We begin by finding the equation of the tangent line at $$(-1, -1)$$. The derivative of $$y = x^3$$ is $$\frac{dy}{dx} = 3x^2$$, so at $$x = -1$$ the slope is $$m = 3(-1)^2 = 3$$. Using the point-slope form with point $$(-1, -1)$$, we have $$y - (-1) = 3(x - (-1))$$ which gives $$y + 1 = 3(x + 1)$$ and hence $$y = 3x + 2$$.

Next, we find the intersection points of $$y = x^3$$ and $$y = 3x + 2$$ by setting them equal: $$x^3 = 3x + 2$$, which leads to $$x^3 - 3x - 2 = 0$$. Since $$x = -1$$ is a point of tangency, $$(x + 1)^2$$ is a factor, and performing polynomial division yields $$x^3 - 3x - 2 = (x + 1)^2(x - 2) = 0$$. Therefore, the intersection points are $$x = -1$$ (double root, confirming tangency) and $$x = 2$$.

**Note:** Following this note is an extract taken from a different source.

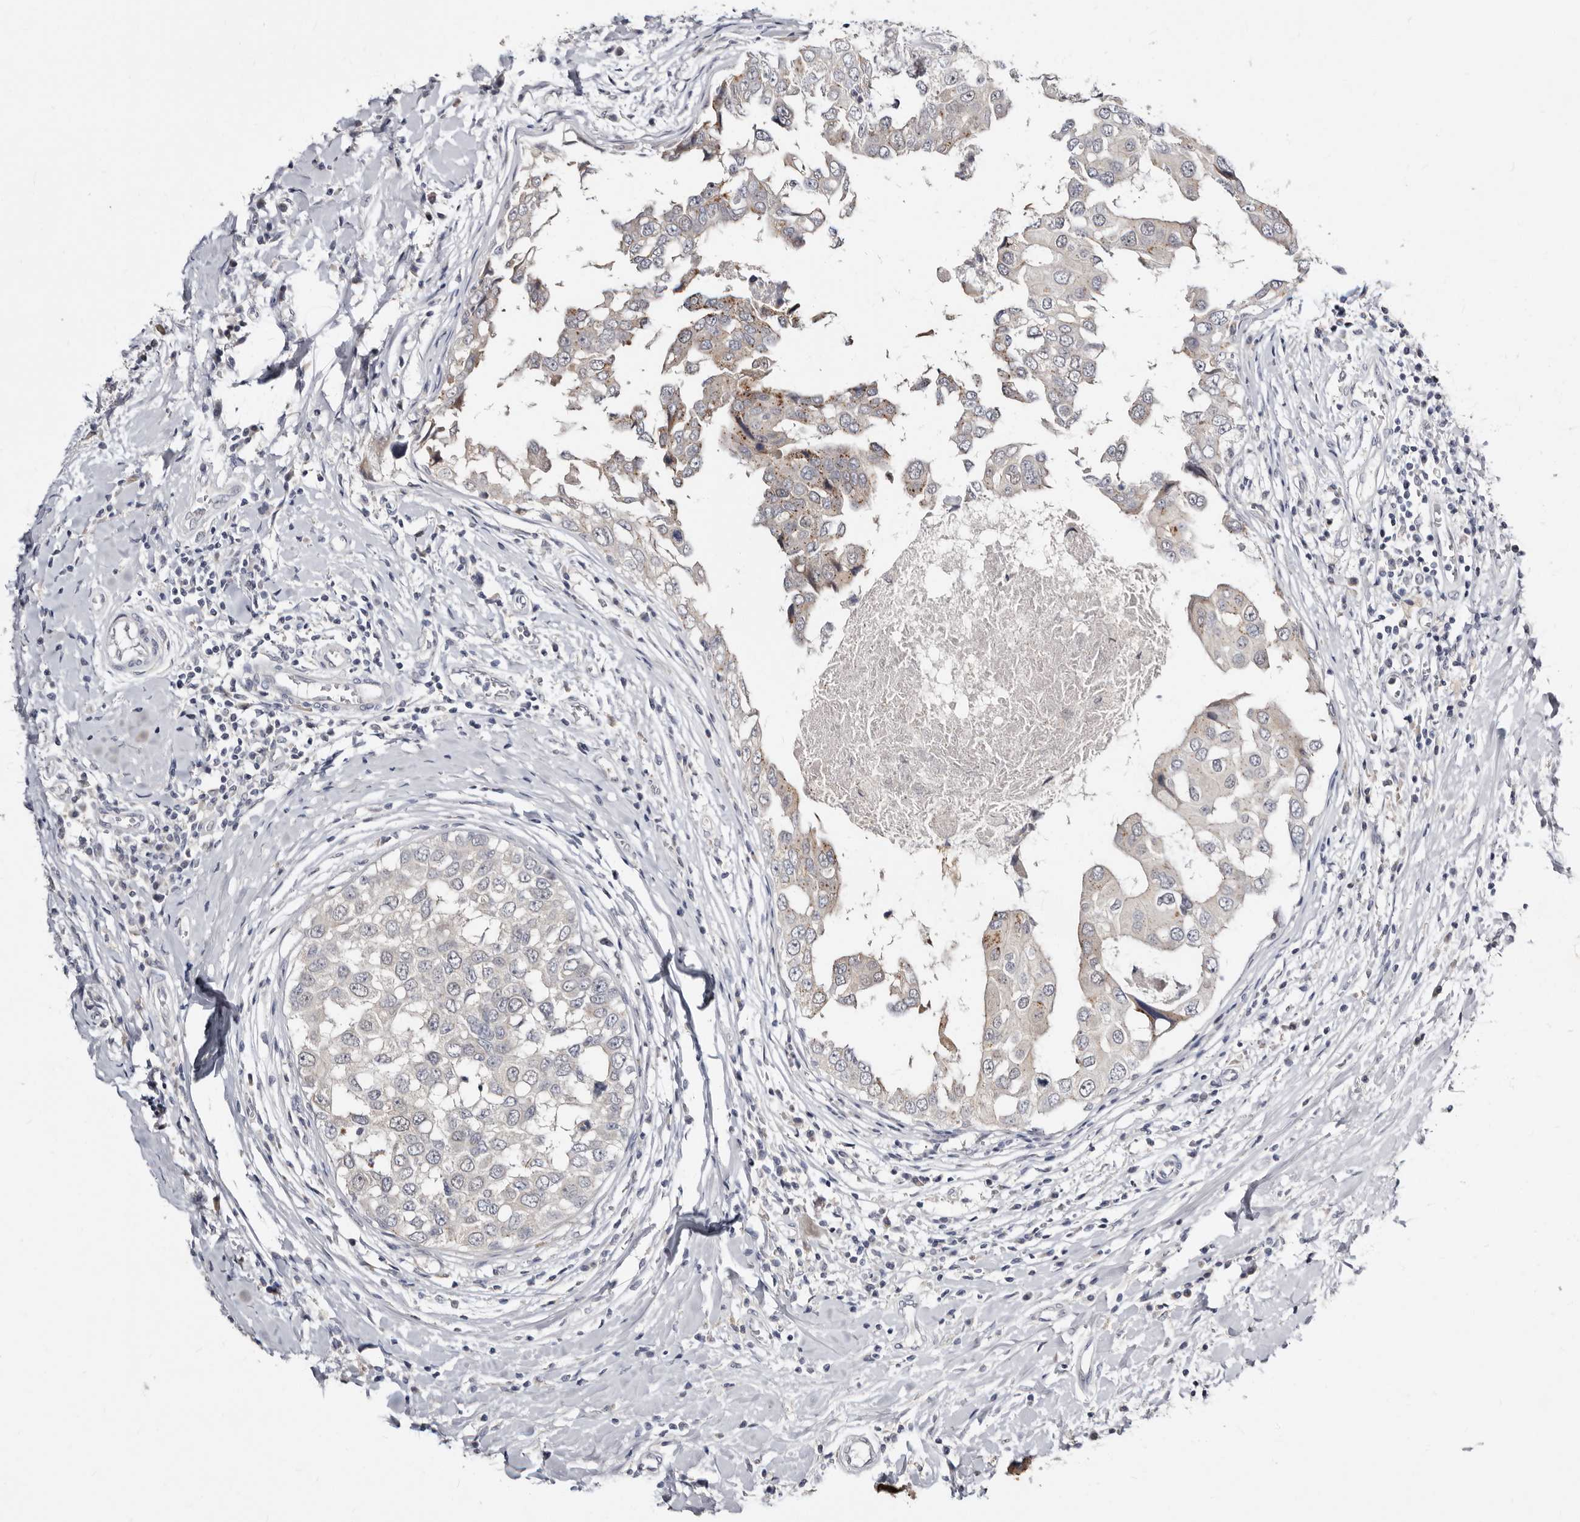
{"staining": {"intensity": "negative", "quantity": "none", "location": "none"}, "tissue": "breast cancer", "cell_type": "Tumor cells", "image_type": "cancer", "snomed": [{"axis": "morphology", "description": "Duct carcinoma"}, {"axis": "topography", "description": "Breast"}], "caption": "The image demonstrates no staining of tumor cells in intraductal carcinoma (breast).", "gene": "KLHL4", "patient": {"sex": "female", "age": 27}}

Then, to determine which function is on top in the interval $$[-1, 2]$$, we observe that at $$x = 0$$ the tangent line gives $$y = 2$$, while the curve gives $$y = 0$$. Thus the tangent line $$y = 3x + 2$$ lies above $$y = x^3$$ on $$[-1, 2]$$.

Finally, we compute the enclosed area by evaluating $$A = \int_{-1}^{2} \left[(3x + 2) - x^3\right] \, dx$$, which yields $$A = \left[\frac{3x^2}{2} + 2x - \frac{x^4}{4}\right]_{-1}^{2}$$. At $$x = 2$$,
$$\frac{3(4)}{2} + 2(2) - \frac{16}{4} = 6 + 4 - 4 = 6$$
and at $$x = -1$$,
$$\frac{3(1)}{2} + 2(-1) - \frac{1}{4} = \frac{3}{2} - 2 - \frac{1}{4} = \frac{6 - 8 - 1}{4} = -\frac{3}{4}$$. Therefore, $$A = 6 - \left(-\frac{3}{4}\right) = 6 + \frac{3}{4} = \frac{27}{4}$$.

The area of the enclosed region is $$\frac{27}{4}$$.
The correct answer is Option D.